# Airfoil Generation Overview

QBlade calculates both local blade values as well as global performance metrics by using local aerodynamic properties of the discrete blade sections (see Blade Design Overview). Prior to designing a blade, these must be defined for each blade section. For this purpose, QBlade has an airfoil module which allows creating or importing airfoil profiles. This module is shown in the main toolbar in Fig. 44.

Airfoils may be added to the active airfoil design list either by generating them within QBlade or importing them as described in the sections below. Airfoils objects can be removed or renamed simply by selecting the Airfoil dialog in the menu. or by right-clicking on the appropriate item in the foil list (see Fig. 45). All airfoil profiles can be exported in a .txt file format. Once the airfoil profiles have been specified, the user can proceed with the aerodynamic analysis of the profiles (see Airfoil Analysis Overview).

# Creating Standard Airfoils

Two standard airfoil types can be generated within QBlade automatically. Circular profiles can be generated by selecting Circular Airfoil Generator within the Airfoil menu option. This type of airfoil is particularly useful for the generation of the root section of a turbine blade. As this generates only a drag force, the user is required to enter a numerical value for the Reynolds number and the corresponding drag coefficient. In addition, the entire range of 4-digit NACA profiles 1 can be automatically generate in QBlade by selecting the menu option NACA Airfoil Generator. The user must then enter the 4-digit code of the desired airfoil profile and the number of panels used to discretise the surface. The result of generating a NACA 4412 profile with 100 panels is shown in Fig. 45.

# Importing Airfoils

The user also has the option to import arbitrary airfoil profiles in the format of a .dat file. This file must contain the [$$x$$, $$y$$] coordinates of the airfoil in two columns. The scaling and orientation of the imported airfoil is described in the following section.

# Airfoil Editing Options

Whether the airfoil is generated within QBlade or imported, it may be necessary to edit the airfoil coordinates. This can be achieved in QBlade by using the editing options. These can be called either by right-clicking on the airfoil in the foil list or by selecting the corresponding option from the Airfoil menu.
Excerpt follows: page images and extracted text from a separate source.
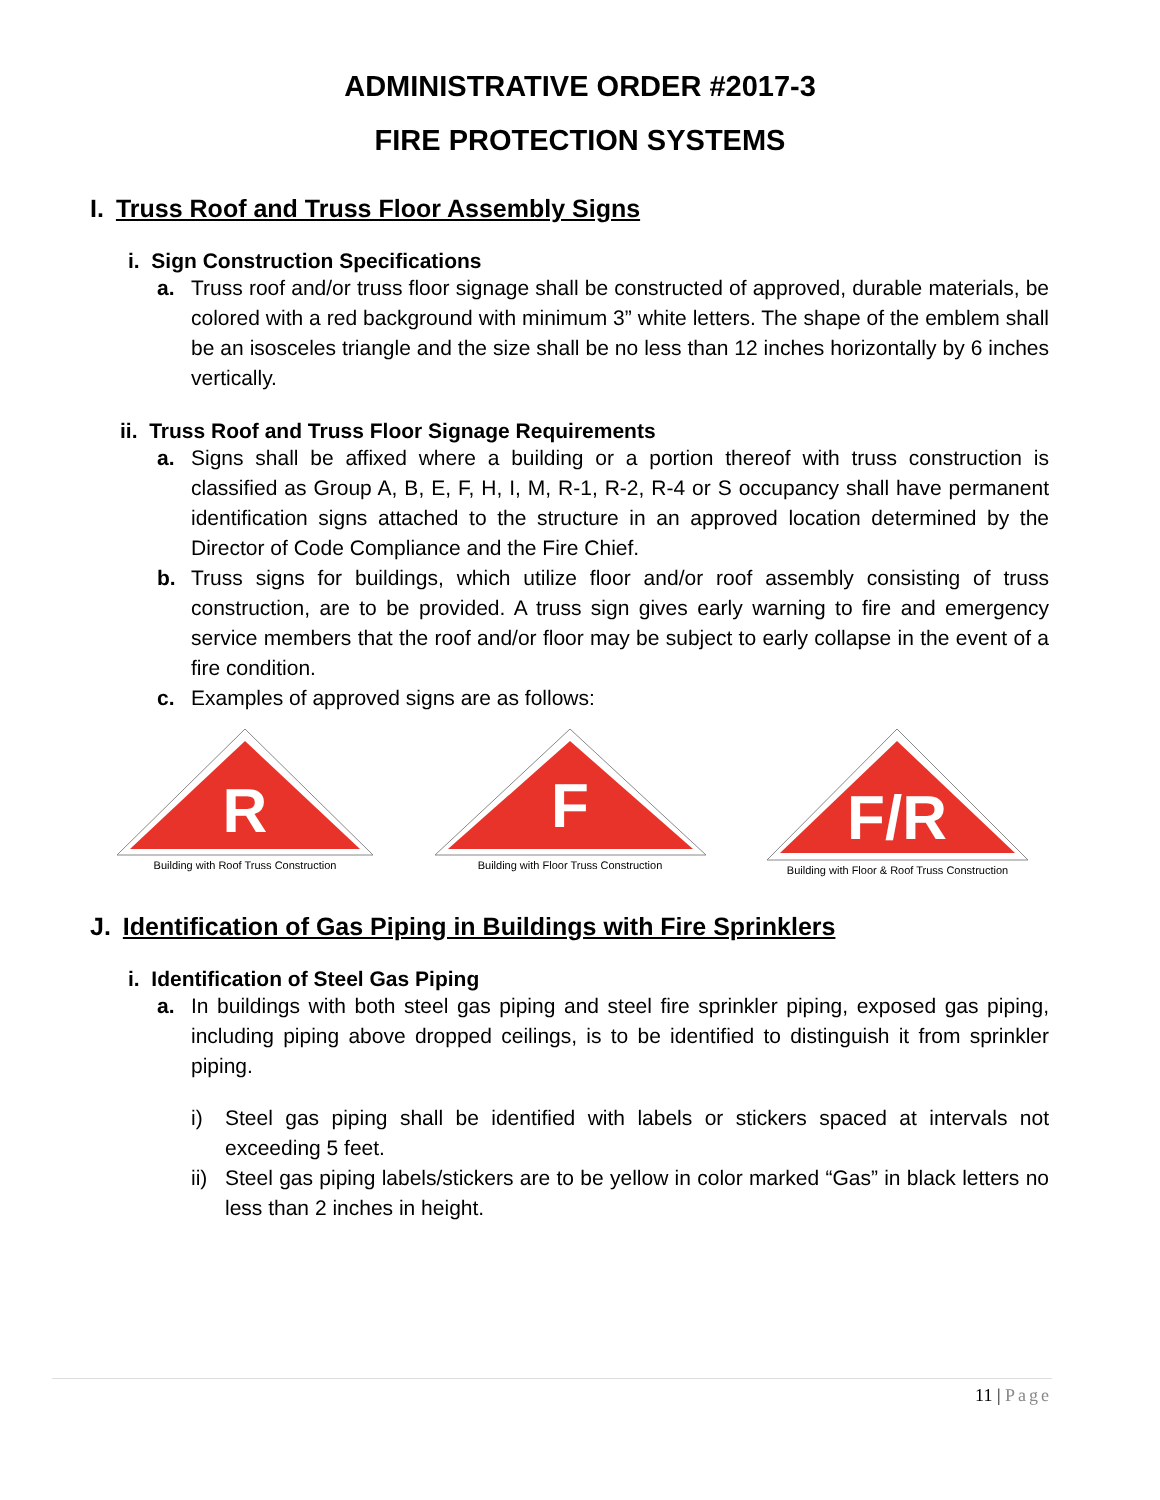ADMINISTRATIVE ORDER #2017-3
FIRE PROTECTION SYSTEMS
I. Truss Roof and Truss Floor Assembly Signs
i. Sign Construction Specifications
a. Truss roof and/or truss floor signage shall be constructed of approved, durable materials, be colored with a red background with minimum 3” white letters. The shape of the emblem shall be an isosceles triangle and the size shall be no less than 12 inches horizontally by 6 inches vertically.
ii. Truss Roof and Truss Floor Signage Requirements
a. Signs shall be affixed where a building or a portion thereof with truss construction is classified as Group A, B, E, F, H, I, M, R-1, R-2, R-4 or S occupancy shall have permanent identification signs attached to the structure in an approved location determined by the Director of Code Compliance and the Fire Chief.
b. Truss signs for buildings, which utilize floor and/or roof assembly consisting of truss construction, are to be provided. A truss sign gives early warning to fire and emergency service members that the roof and/or floor may be subject to early collapse in the event of a fire condition.
c. Examples of approved signs are as follows:
R
Building with Roof Truss Construction
F
Building with Floor Truss Construction
F/R
Building with Floor & Roof Truss Construction
J. Identification of Gas Piping in Buildings with Fire Sprinklers
i. Identification of Steel Gas Piping
a. In buildings with both steel gas piping and steel fire sprinkler piping, exposed gas piping, including piping above dropped ceilings, is to be identified to distinguish it from sprinkler piping.
i) Steel gas piping shall be identified with labels or stickers spaced at intervals not exceeding 5 feet.
ii)
Steel gas piping labels/stickers are to be yellow in color marked “Gas” in black letters no less than 2 inches in height.
11 | Page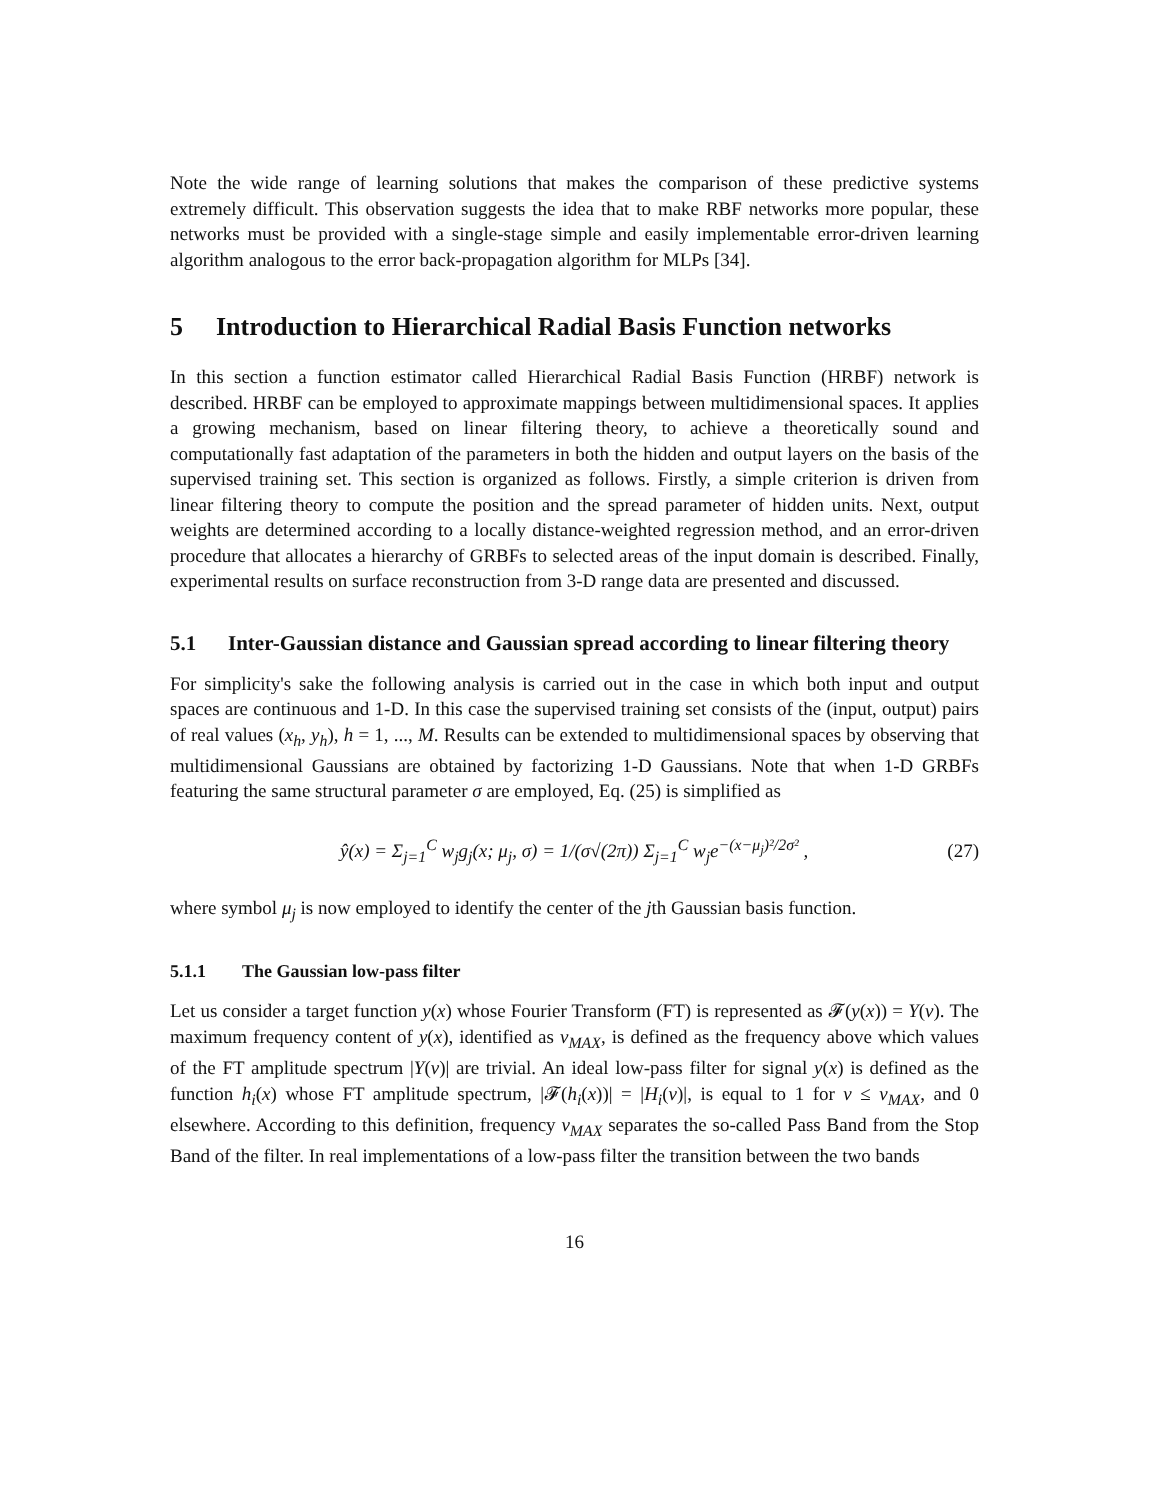Note the wide range of learning solutions that makes the comparison of these predictive systems extremely difficult. This observation suggests the idea that to make RBF networks more popular, these networks must be provided with a single-stage simple and easily implementable error-driven learning algorithm analogous to the error back-propagation algorithm for MLPs [34].
5 Introduction to Hierarchical Radial Basis Function networks
In this section a function estimator called Hierarchical Radial Basis Function (HRBF) network is described. HRBF can be employed to approximate mappings between multidimensional spaces. It applies a growing mechanism, based on linear filtering theory, to achieve a theoretically sound and computationally fast adaptation of the parameters in both the hidden and output layers on the basis of the supervised training set. This section is organized as follows. Firstly, a simple criterion is driven from linear filtering theory to compute the position and the spread parameter of hidden units. Next, output weights are determined according to a locally distance-weighted regression method, and an error-driven procedure that allocates a hierarchy of GRBFs to selected areas of the input domain is described. Finally, experimental results on surface reconstruction from 3-D range data are presented and discussed.
5.1 Inter-Gaussian distance and Gaussian spread according to linear filtering theory
For simplicity's sake the following analysis is carried out in the case in which both input and output spaces are continuous and 1-D. In this case the supervised training set consists of the (input, output) pairs of real values (x<sub>h</sub>, y<sub>h</sub>), h = 1, ..., M. Results can be extended to multidimensional spaces by observing that multidimensional Gaussians are obtained by factorizing 1-D Gaussians. Note that when 1-D GRBFs featuring the same structural parameter σ are employed, Eq. (25) is simplified as
ŷ(x) = Σ<sub>j=1</sub><sup>C</sup> w<sub>j</sub>g<sub>j</sub>(x; μ<sub>j</sub>, σ) = 1/(σ√(2π)) Σ<sub>j=1</sub><sup>C</sup> w<sub>j</sub>e<sup>−(x−μ<sub>j</sub>)²/2σ²</sup> , (27)
where symbol μ<sub>j</sub> is now employed to identify the center of the jth Gaussian basis function.
5.1.1 The Gaussian low-pass filter
Let us consider a target function y(x) whose Fourier Transform (FT) is represented as 𝓕(y(x)) = Y(ν). The maximum frequency content of y(x), identified as ν<sub>MAX</sub>, is defined as the frequency above which values of the FT amplitude spectrum |Y(ν)| are trivial. An ideal low-pass filter for signal y(x) is defined as the function h<sub>i</sub>(x) whose FT amplitude spectrum, |𝓕(h<sub>i</sub>(x))| = |H<sub>i</sub>(ν)|, is equal to 1 for ν ≤ ν<sub>MAX</sub>, and 0 elsewhere. According to this definition, frequency ν<sub>MAX</sub> separates the so-called Pass Band from the Stop Band of the filter. In real implementations of a low-pass filter the transition between the two bands
16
The editing options are as follows:

• Normalize Airfoil: The coordinates are scaled proportionally such that the leading edge has position $$x=0.0$$ and the trailing edge has position $$x=1.0$$.

• Duplicate Airfoil: The panel coordinates are duplicated and an additional airfoil object is created with these coordinates.

• De-rotate Airfoil: The mean camber line of the airfoil is calculated and the coordinates are rotated such that the leading edge and traililng edge are both on the $$x$$-axis.

• Re-panel Airfoil: The current airfoil coordinates are used to generate a second set of coordinates where the $$x$$-coordinates have a cosine distribution (increased refinement near leading and trailing edge regions) and the new positions are interpolated from the original coordinates.

• Edit Current Airfoil Coordinates: The list of airfoil coordinates is displayed and the user can delete, add or modify coordinates.

# Airfoil Transformations

In addition to airfoil editing options, there exist a range of options to transform the current airfoil for more detailed analyses. These include:

• Set T.E. Flap: This introduces a trailing edge deflection to the airfoil. This requires specification of the flap angle and the hinge $$x$$ and $$y$$ positions (specified as fraction of chord length and airfoil thickness, respectively).

• Set T.E. Gap: This introduces a blunt trailing edge. This requires specification of the gap height (specified as fraction of chord length) and the blending distance. The blending distance specifies the position along the profile where the tangent curve begins (terminating at the modified TE nodes).

• Interpolate Airfoils: This allows the generation of intermediate profiles for blended blade sections.

• Virtual Camber: The virtual camber feature modifies the airfoil profile to account for the curved path traversed by the blade of a vertical axis wind turbine. This requires specification of the tip speed ratio of the turbine and the chord to radius ratio.

To illustrate two of these features, the NACA 4412 profile generated above has been modified to account for a trailing edge gap and a trailing edge flap. The modified profiles are shown in Fig. 46.

# Exporting Airfoils

All airfoils generated within the airfoil creation module can be exported as a .afl file simply be selecting the Export Current Airfoil option from the Airfoil menu. An exemplary .afl file is shown below:

NACA 0020
1.00000     0.00210
0.91670     0.02063
0.74385     0.05373
0.56305     0.08092
0.39002     0.09731
0.23691     0.09839
0.12569     0.08441
0.06125     0.06450
0.02521     0.04375
0.00589     0.02202
0.00000    -0.00000
0.00589    -0.02203
0.02521    -0.04375
0.06125    -0.06451
0.12569    -0.08441
0.23691    -0.09839
0.39002    -0.09731
0.56305    -0.08092
0.74385    -0.05373
0.91670    -0.02063
1.00000    -0.00210

1

J.D. Anderson. Fundamentals of Aerodynamics. McGraw-Hill Education, 6 edition, 7 2016. ISBN 1259251349.